Senada dengan Wayan Supadno, Akademisi dari IPB Rachmad Pambudi mengatakan bahwa sepanjang pandemi Covid-19 permintaan terhadap produk organik di berbagai negara ternyata telah meningkat signifikan. Pandemi sepertinya telah membuat kesadaran banyak orang akan arti penting kesehatan jadi meningkat.

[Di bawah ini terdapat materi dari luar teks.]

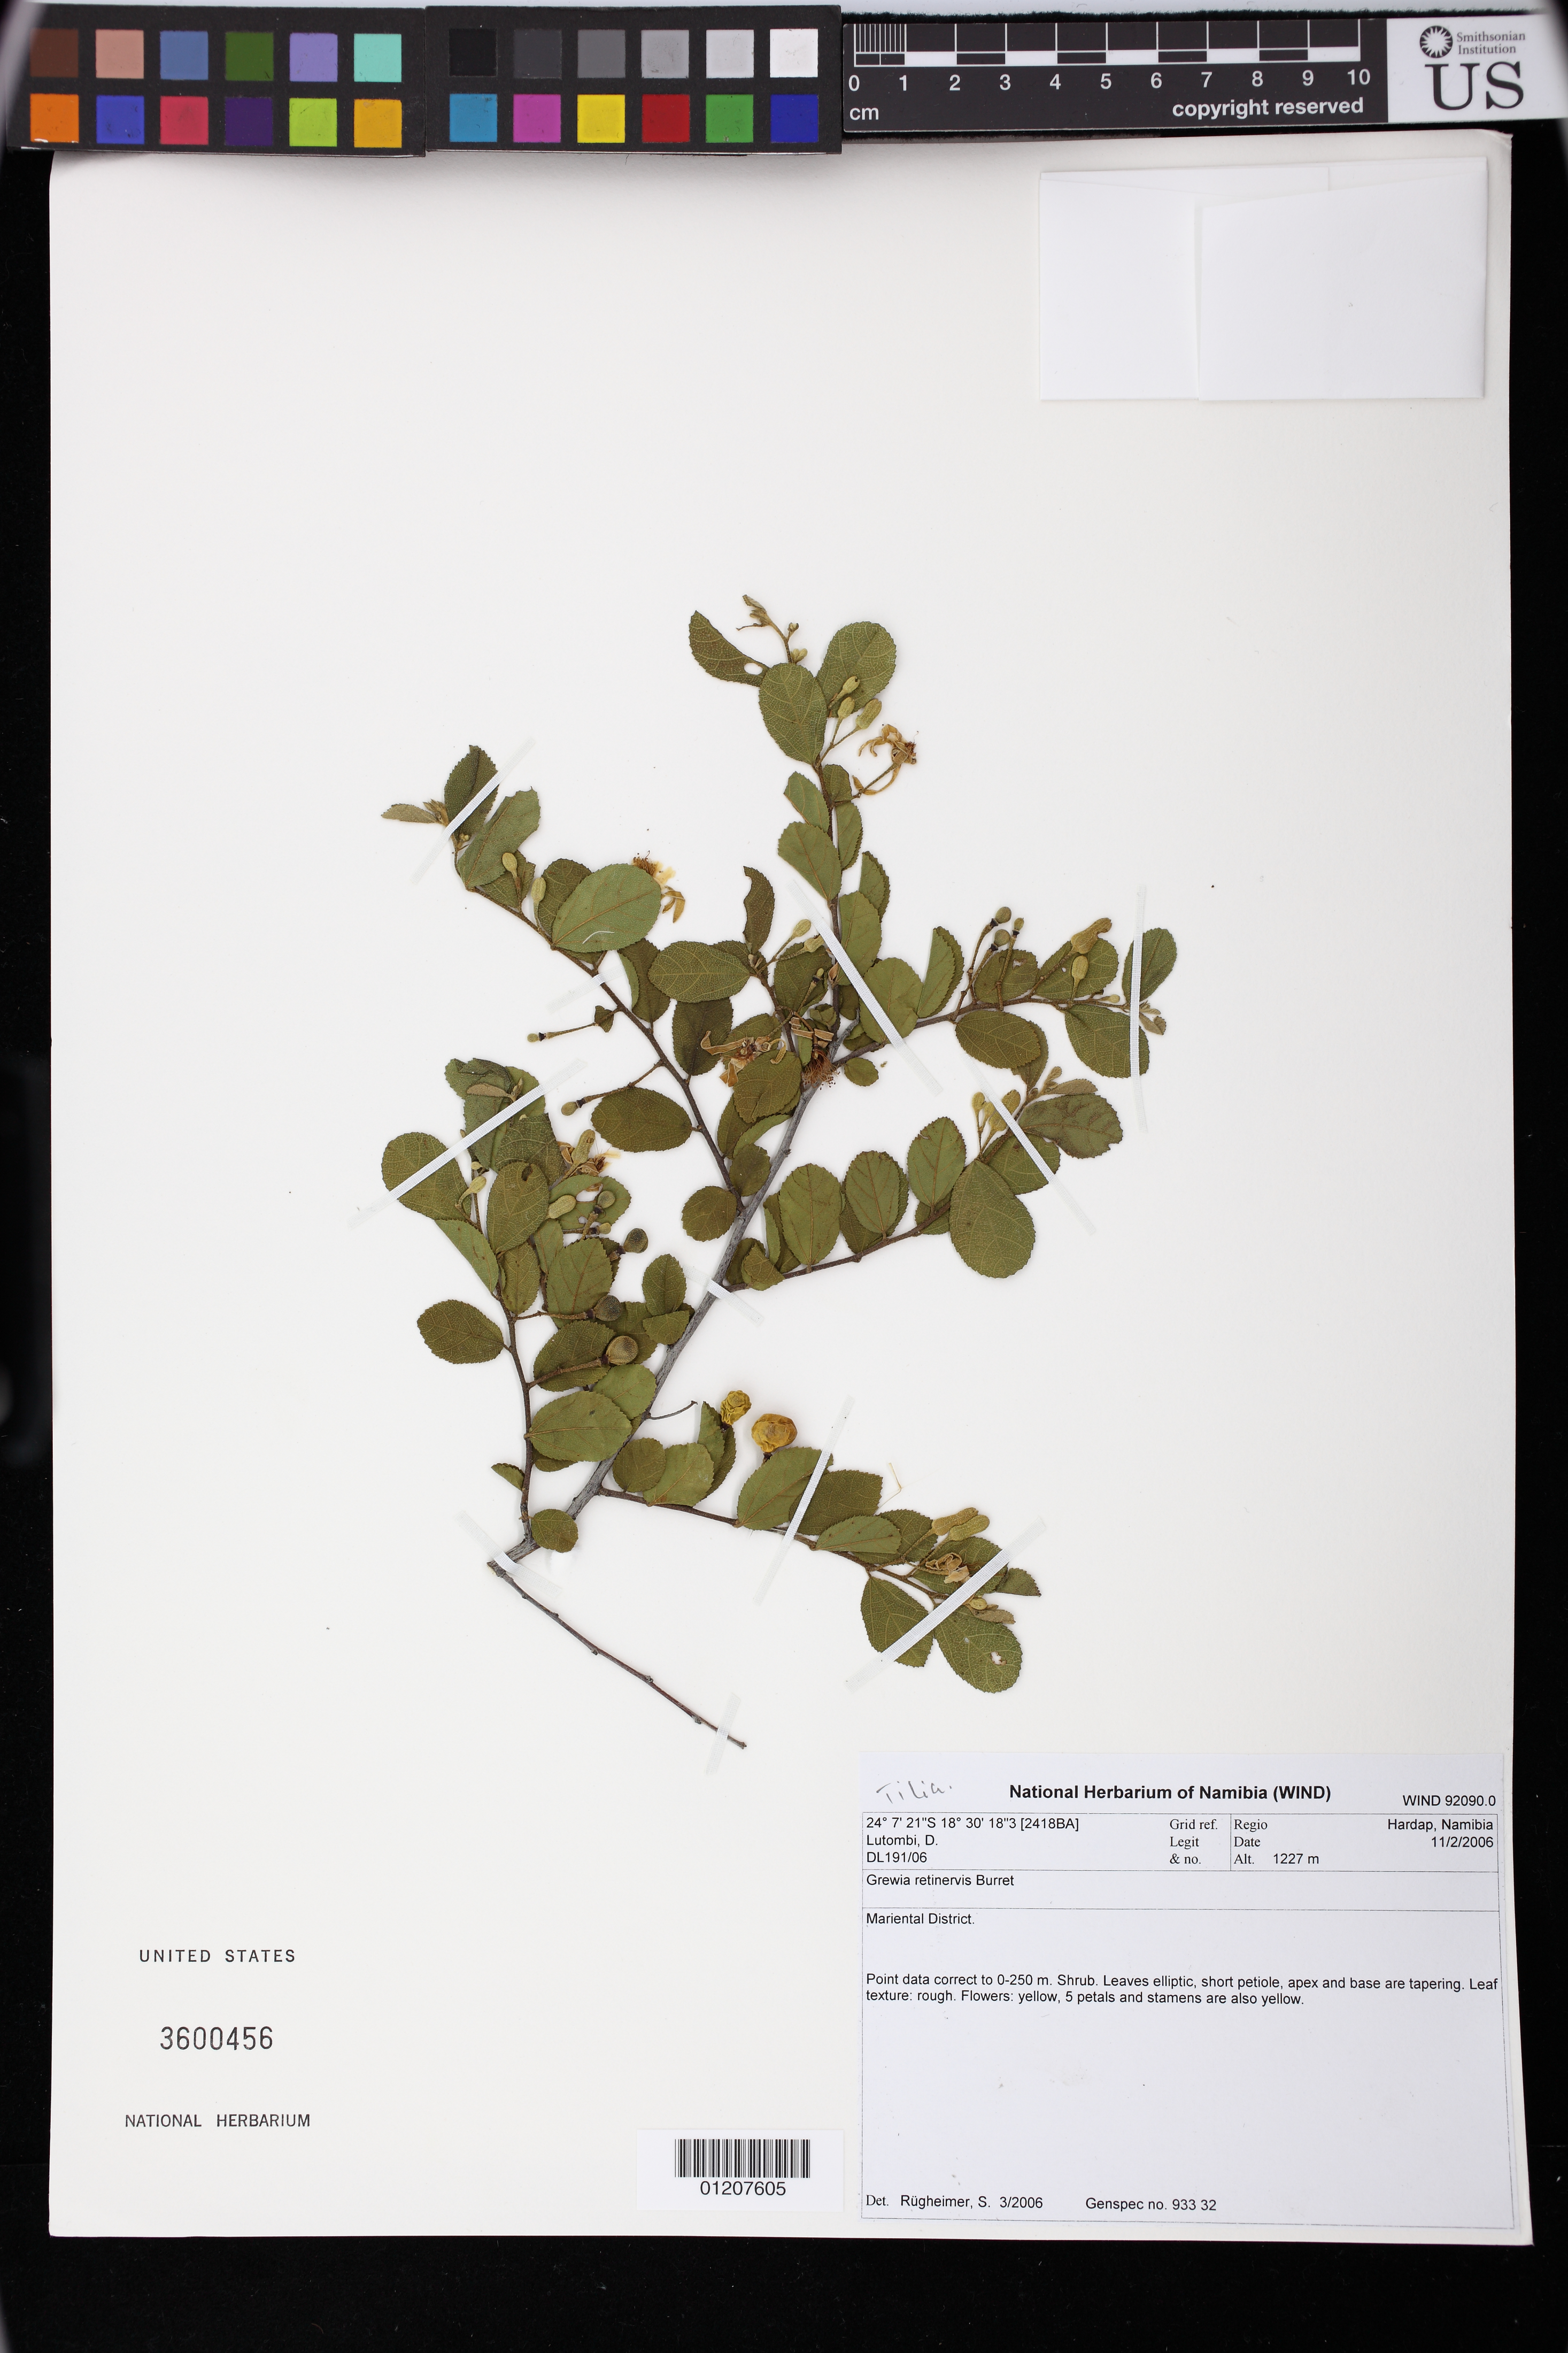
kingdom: Plantae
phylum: Tracheophyta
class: Magnoliopsida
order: Malvales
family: Malvaceae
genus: Grewia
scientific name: Grewia retinervis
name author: Burret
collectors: D. Lutombi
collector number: DL191/06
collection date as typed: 02 Nov 2006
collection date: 2006-11-02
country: Namibia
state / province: Hardap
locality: Mariental District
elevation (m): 1227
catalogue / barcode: US 3600456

“Revolusi hijau telah berhasil meningkatkan produksi pangan, terutama beras, secara signifikan, khususnya di negara-negara Asia. Namun, Revolusi Hijau juga telah melahirkan dampak negatif yang merusak, baik terhadap kesehatan manusia, serta terutama terhadap lingkungan, melalui residu pestisida, degradasi lahan yang kian meluas, kerusakan ekosistem, hingga menyebabkan hilangnya keanekaragaman hayati.

Saat populasi global tumbuh semakin cepat, maka kebutuhan produksi pangan berkelanjutan juga menjadi lebih mendesak. Sehingga, praktik pertanian yang tidak berkelanjutan, yang sekadar memproduksi output yang tinggi, mau tidak mau harus segera ditinggalkan. Pada titik itu, pertanian organik menjadi lebih relevan dengan sejumlah isu krusial global lainnya, seperti perubahan iklim, hilangnya keanekaragaman hayati, erosi tanah, polusi tanah, meluasnya paparan pestisida, serta polusi air”, paparnya.

Fajar Gumelar, petani millenial yang juga alumni Politeknik Pembangunan Pertanian Bogor pun mengamini statement ketiga narasumber. Mengembangkan pupuk organik, Fajar ikut berpartisipasi aktif dalam menjaga kelestarian alam Indonesia sekaligus meningkatkan produktifitas sektor pertanian.